The four verbs that introduce each of these outcomes hold the key to the 21st century skill of collaboration. Each action is connected to, and can lead to, the establishment of a collaborative environment. Through demonstrating our technological fluency, we present ourselves as capable to assist and lead. Through collaboration with various stakeholders, we learn from each other as we build relationships and make connections. Through communicating our knowledge and experiences, we open ourselves to new possibilities. Through modeling our learning about, and use of, emerging digital tools, we position ourselves to be ready to grow ideas within a collaborative situation.

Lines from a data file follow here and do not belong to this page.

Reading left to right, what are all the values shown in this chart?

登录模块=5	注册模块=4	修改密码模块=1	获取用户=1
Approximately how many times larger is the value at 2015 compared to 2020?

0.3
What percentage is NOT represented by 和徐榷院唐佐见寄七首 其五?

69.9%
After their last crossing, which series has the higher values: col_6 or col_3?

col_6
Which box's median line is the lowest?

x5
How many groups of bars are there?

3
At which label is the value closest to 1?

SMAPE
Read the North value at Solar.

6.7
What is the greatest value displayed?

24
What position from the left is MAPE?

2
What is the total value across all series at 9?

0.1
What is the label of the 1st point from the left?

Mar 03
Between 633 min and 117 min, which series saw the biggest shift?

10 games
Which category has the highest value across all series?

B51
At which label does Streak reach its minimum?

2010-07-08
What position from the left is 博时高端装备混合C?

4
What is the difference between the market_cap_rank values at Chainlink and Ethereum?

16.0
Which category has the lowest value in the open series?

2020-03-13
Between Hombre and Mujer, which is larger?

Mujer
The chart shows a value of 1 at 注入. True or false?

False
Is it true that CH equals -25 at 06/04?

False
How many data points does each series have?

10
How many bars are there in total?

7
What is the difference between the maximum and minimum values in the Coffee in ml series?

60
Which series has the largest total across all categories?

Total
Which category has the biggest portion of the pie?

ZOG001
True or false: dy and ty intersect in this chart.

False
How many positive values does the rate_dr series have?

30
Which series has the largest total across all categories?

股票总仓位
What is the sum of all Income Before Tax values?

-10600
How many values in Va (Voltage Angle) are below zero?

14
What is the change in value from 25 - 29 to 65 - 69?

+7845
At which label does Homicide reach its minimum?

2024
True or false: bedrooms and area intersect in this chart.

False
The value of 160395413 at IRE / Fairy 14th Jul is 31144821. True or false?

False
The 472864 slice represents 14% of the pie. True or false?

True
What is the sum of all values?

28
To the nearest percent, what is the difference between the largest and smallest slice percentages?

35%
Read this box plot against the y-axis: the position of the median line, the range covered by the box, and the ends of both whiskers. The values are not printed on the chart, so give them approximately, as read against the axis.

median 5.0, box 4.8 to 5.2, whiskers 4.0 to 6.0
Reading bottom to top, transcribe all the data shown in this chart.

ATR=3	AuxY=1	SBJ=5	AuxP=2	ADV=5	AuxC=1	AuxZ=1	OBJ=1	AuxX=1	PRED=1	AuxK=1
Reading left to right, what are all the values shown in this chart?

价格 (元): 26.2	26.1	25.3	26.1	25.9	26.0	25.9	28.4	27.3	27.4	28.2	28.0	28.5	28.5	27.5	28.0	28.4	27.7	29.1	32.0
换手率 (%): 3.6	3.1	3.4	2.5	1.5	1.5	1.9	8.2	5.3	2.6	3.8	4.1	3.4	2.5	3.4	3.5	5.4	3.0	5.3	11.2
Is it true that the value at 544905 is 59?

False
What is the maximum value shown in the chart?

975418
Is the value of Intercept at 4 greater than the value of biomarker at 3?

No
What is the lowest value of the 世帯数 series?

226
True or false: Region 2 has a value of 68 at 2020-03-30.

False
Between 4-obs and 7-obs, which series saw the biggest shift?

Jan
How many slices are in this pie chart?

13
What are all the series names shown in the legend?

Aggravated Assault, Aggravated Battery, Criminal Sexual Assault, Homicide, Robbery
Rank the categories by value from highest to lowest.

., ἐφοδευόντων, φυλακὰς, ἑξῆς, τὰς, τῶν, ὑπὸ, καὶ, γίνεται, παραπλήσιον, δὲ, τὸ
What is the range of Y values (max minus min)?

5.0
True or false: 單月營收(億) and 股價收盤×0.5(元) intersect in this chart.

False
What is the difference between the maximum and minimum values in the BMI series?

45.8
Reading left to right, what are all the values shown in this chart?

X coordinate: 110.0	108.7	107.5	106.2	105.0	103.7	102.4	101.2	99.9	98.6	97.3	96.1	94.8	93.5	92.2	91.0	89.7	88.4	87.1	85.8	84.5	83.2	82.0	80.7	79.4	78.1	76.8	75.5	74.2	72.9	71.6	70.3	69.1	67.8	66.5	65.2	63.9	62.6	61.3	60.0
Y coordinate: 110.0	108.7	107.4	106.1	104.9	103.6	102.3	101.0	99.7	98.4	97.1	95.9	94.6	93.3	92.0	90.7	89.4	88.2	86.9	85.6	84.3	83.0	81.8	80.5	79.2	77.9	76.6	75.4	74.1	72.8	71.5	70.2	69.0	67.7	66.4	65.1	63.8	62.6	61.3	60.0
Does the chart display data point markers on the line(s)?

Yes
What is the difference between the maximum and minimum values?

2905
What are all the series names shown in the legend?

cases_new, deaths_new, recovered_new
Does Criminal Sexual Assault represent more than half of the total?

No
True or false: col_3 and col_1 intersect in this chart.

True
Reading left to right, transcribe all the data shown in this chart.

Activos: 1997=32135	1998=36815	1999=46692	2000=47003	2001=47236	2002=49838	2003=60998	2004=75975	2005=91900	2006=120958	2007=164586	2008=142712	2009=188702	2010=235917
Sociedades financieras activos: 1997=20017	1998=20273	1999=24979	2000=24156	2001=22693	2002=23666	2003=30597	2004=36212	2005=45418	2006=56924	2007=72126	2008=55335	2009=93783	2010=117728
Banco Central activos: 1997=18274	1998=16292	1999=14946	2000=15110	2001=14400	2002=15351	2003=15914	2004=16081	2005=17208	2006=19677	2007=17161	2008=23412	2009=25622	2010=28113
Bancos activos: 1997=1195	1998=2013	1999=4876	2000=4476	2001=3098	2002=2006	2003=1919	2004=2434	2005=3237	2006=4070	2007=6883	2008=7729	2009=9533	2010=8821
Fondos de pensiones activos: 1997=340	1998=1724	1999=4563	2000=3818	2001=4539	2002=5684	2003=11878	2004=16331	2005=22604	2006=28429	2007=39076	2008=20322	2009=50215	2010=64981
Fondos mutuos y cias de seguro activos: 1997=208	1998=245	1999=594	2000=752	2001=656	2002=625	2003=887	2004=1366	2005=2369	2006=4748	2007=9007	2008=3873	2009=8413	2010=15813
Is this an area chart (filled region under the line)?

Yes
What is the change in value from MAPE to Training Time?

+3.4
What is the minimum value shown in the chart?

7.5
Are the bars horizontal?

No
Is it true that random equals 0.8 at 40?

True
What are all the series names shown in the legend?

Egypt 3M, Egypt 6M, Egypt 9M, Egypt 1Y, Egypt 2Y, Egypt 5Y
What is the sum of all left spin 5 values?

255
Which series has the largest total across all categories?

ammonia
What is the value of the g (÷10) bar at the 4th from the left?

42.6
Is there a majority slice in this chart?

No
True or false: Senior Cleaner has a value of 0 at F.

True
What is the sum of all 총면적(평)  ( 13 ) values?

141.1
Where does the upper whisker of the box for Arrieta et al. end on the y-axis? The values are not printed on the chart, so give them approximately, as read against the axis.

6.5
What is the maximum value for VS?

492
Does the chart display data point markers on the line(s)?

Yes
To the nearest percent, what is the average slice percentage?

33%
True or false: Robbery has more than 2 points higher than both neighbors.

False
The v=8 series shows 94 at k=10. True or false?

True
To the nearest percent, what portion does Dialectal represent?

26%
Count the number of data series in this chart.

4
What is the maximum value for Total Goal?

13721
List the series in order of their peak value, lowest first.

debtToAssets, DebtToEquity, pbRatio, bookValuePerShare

While reading Jeff Utecht’s blog post, “Stages of PLN adoption”, I found that I could identify with each of the stages of adopting a personal learning network. I have experienced each stage to varying degrees in conjunction with the establishment of the myriad PLNs that I have experimented with (including: Twitter, Classroom 2.0 Ning, Curriculum 21, The International School Teacher, CEET NING). The intensity of each stage is directly tied to the level of personal engagement that I feel in connecting with a platform. The look and feel of a PLN, the voices contributing, and the topics of discussion are all key elements tied to my personal interest level that determine just how immersed I will become.
For me, these stages not only apply to PLN adoption, but to the broader journey into the world of 21st century educational technology: the learning, the growth, the implementing of an idea, the ebb and flow of interest, the lack of time, the loss of time, the frustration, the desire to know it all, the realization that knowing it all is an effort in futility…
I am entering the COETAIL program with the intention of gaining perspective and moving towards a state of balance. The stages of immersing, evaluating, and knowing it all can easily create a never ending loop from which it can be difficult to emerge. Being stuck in the Sisyphean task of learning, and keeping up with, technology often gets in the way of my progression to a stage of deeper thinking about the application of all of the knowledge gained.
I have recently arrived at a stage of acceptance. I accept that I possess a lot of knowledge about technology, how it can be used in the classroom, how it should be used to reach a level of creating on Bloom’s taxonomy; however, getting what I know out to colleagues is an aspect that I find challenging. There is so much that is important to share, that it is overwhelming to know where/how to begin. So, I intend to make this an opportunity to learn and reflect, an opportunity to develop my plan, to take some steps forward towards the next level of collaboration in hopes of inspiring those around me to take a few steps forward.